--- Provided data ---

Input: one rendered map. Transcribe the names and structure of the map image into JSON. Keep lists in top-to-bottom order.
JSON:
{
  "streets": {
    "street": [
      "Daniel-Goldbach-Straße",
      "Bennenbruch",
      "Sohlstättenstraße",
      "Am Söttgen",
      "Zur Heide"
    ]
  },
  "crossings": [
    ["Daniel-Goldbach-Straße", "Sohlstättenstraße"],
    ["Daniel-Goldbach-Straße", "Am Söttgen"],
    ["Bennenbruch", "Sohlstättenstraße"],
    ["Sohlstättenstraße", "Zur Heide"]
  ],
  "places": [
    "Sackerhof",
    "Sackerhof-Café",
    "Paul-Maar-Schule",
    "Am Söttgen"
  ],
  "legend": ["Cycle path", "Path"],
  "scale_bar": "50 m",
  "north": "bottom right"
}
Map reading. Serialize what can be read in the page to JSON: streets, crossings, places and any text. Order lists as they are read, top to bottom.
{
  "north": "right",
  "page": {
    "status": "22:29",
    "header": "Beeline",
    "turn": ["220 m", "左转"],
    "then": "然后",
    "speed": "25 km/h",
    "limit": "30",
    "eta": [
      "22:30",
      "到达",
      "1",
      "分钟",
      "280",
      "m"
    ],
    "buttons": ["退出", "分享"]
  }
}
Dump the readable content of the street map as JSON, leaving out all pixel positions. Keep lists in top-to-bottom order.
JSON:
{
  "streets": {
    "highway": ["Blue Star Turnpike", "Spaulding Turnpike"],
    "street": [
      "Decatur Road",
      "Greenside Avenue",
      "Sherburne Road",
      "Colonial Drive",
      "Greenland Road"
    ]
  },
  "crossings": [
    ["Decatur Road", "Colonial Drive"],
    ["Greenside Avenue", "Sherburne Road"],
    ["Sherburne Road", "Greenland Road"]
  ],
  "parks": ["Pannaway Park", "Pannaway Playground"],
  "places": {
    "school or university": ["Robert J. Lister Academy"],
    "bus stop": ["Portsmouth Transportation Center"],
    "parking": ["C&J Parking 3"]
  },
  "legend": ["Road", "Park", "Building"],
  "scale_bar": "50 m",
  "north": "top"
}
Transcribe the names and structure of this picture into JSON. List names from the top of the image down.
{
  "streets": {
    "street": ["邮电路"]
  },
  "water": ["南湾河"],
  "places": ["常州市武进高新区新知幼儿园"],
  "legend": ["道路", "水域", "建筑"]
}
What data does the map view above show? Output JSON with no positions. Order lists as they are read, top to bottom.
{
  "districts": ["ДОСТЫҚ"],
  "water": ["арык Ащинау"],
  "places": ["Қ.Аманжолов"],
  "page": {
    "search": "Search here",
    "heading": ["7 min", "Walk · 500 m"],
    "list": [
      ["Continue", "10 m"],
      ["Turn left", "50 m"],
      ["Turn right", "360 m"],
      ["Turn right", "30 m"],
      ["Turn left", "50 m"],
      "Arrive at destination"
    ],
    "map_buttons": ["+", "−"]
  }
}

---

■ Problem to solve ■
Give the number of lines in the entries that contain the word "Keep", with no other text.

■ Solution to this exercise ■
2